[Exercises in reading charts]

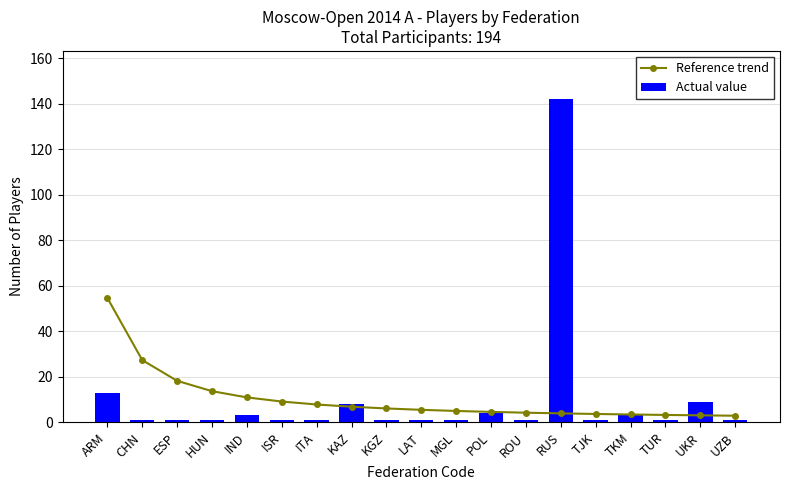

What is the difference between the highest and lowest values at CHN?

26.3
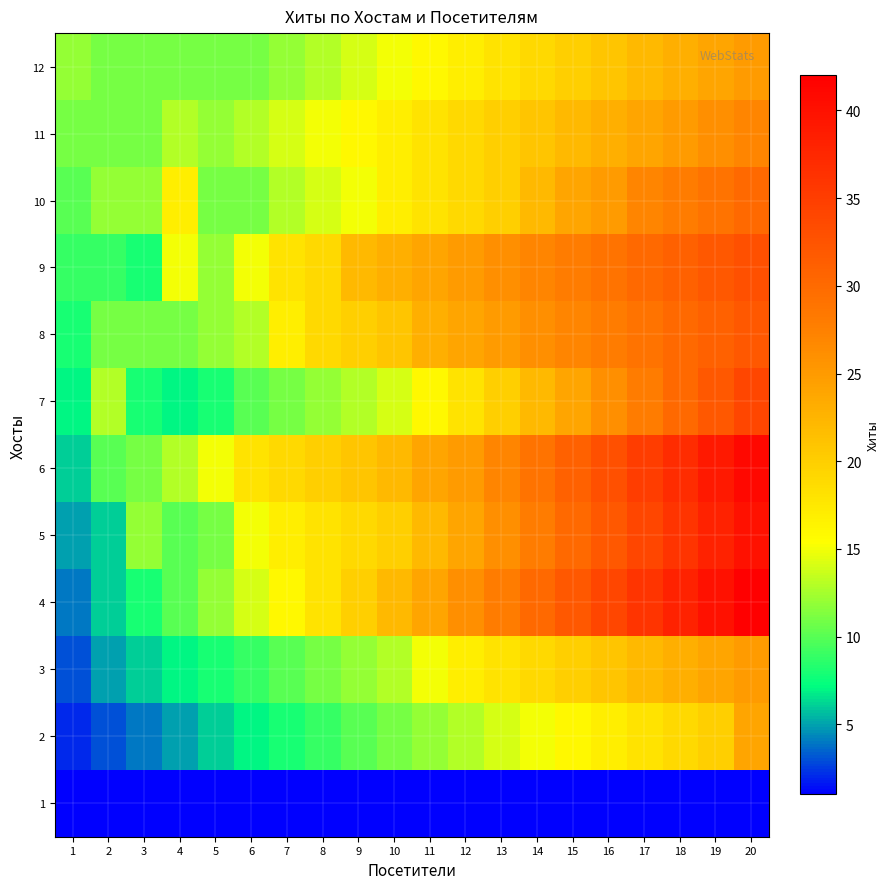

Which series has the largest total across all categories?

6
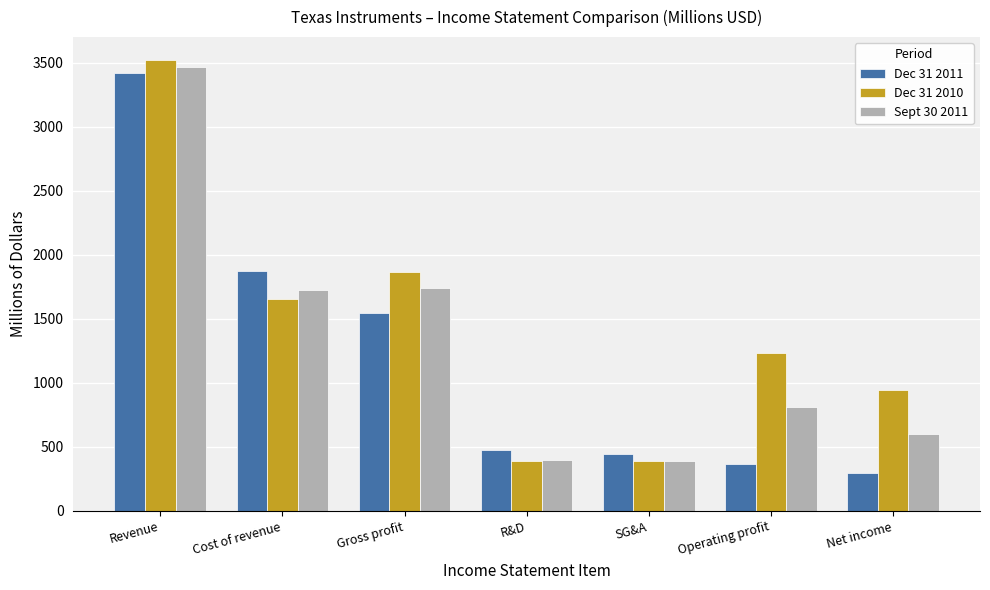

What is the label of the 7th bar from the left?

Net income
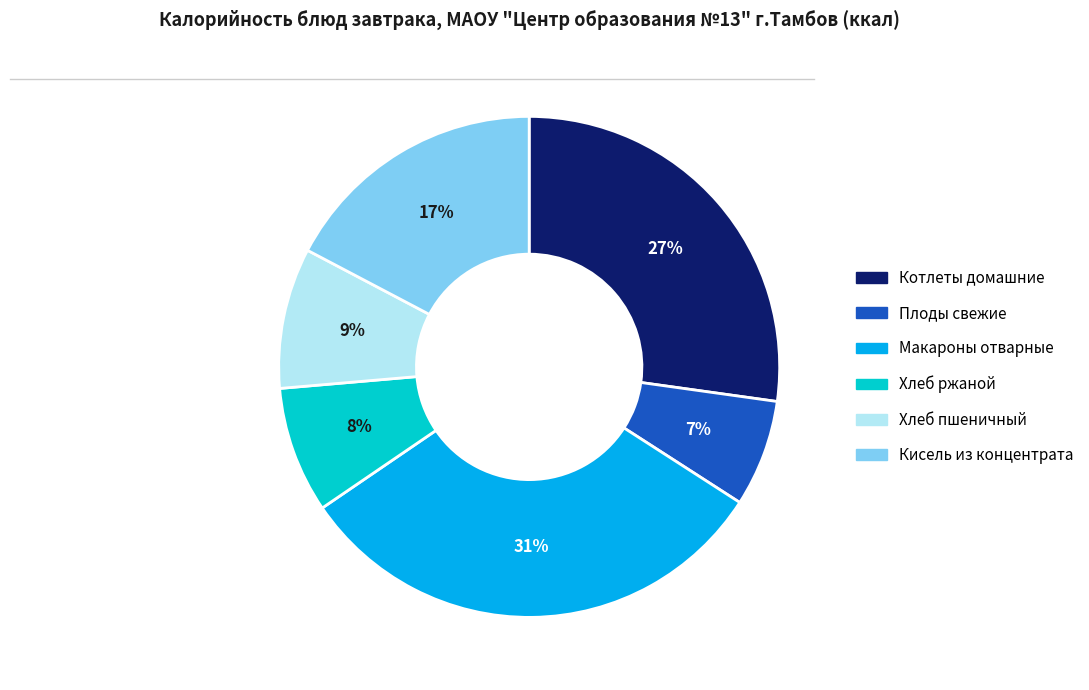

Which slice is the smallest?

Плоды свежие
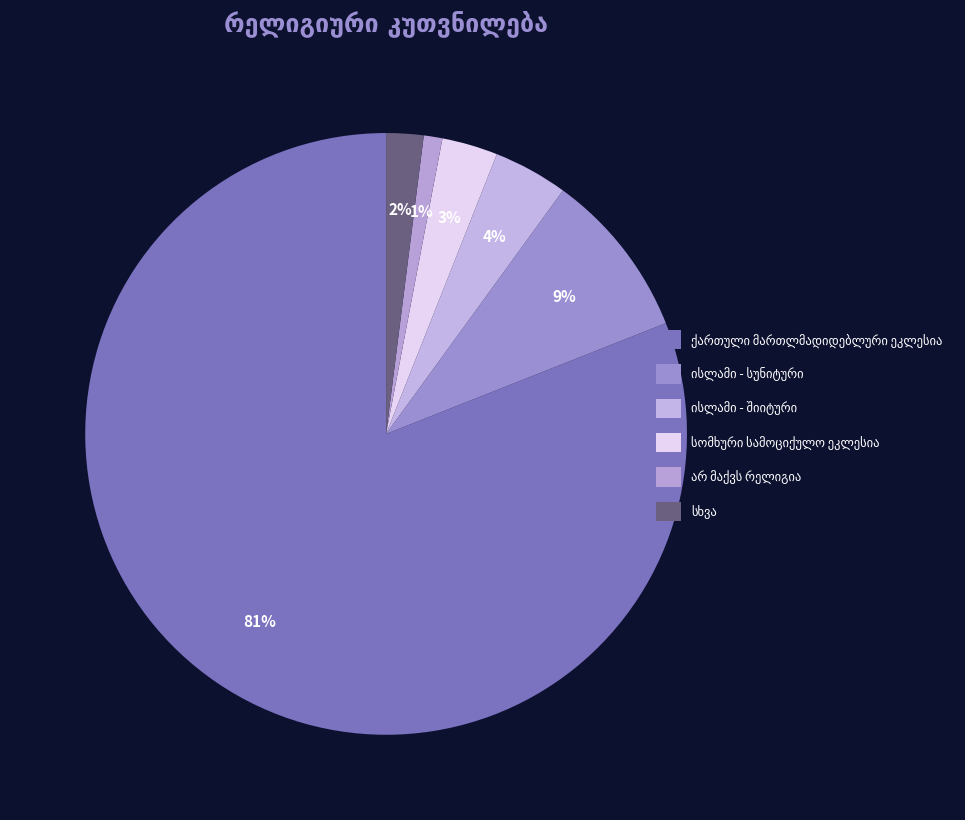

How many slices are in this pie chart?

6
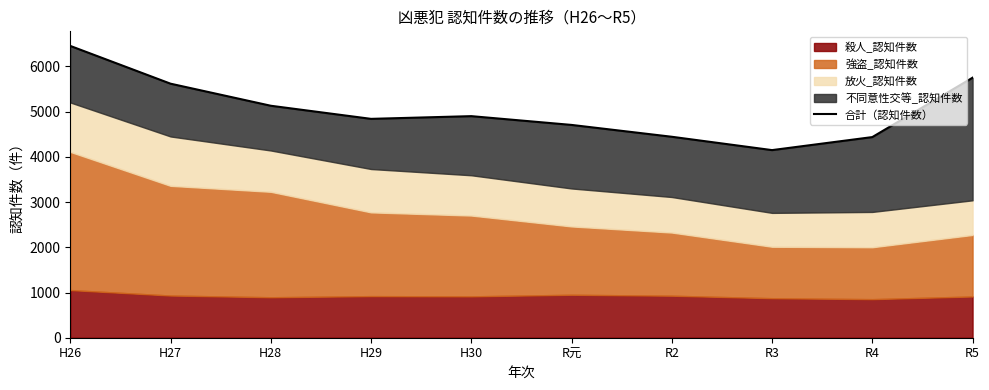

At which category does the data reach its first local peak?

H30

§ **Request**: Copy out all of the lines above word for word, leaving out the pictures.

§ **Answer area**:
What is the difference between the highest and lowest values at CHN?

26.3

Which series has the largest total across all categories?

6

What is the label of the 7th bar from the left?

Net income

Which slice is the smallest?

Плоды свежие

How many slices are in this pie chart?

6

At which category does the data reach its first local peak?

H30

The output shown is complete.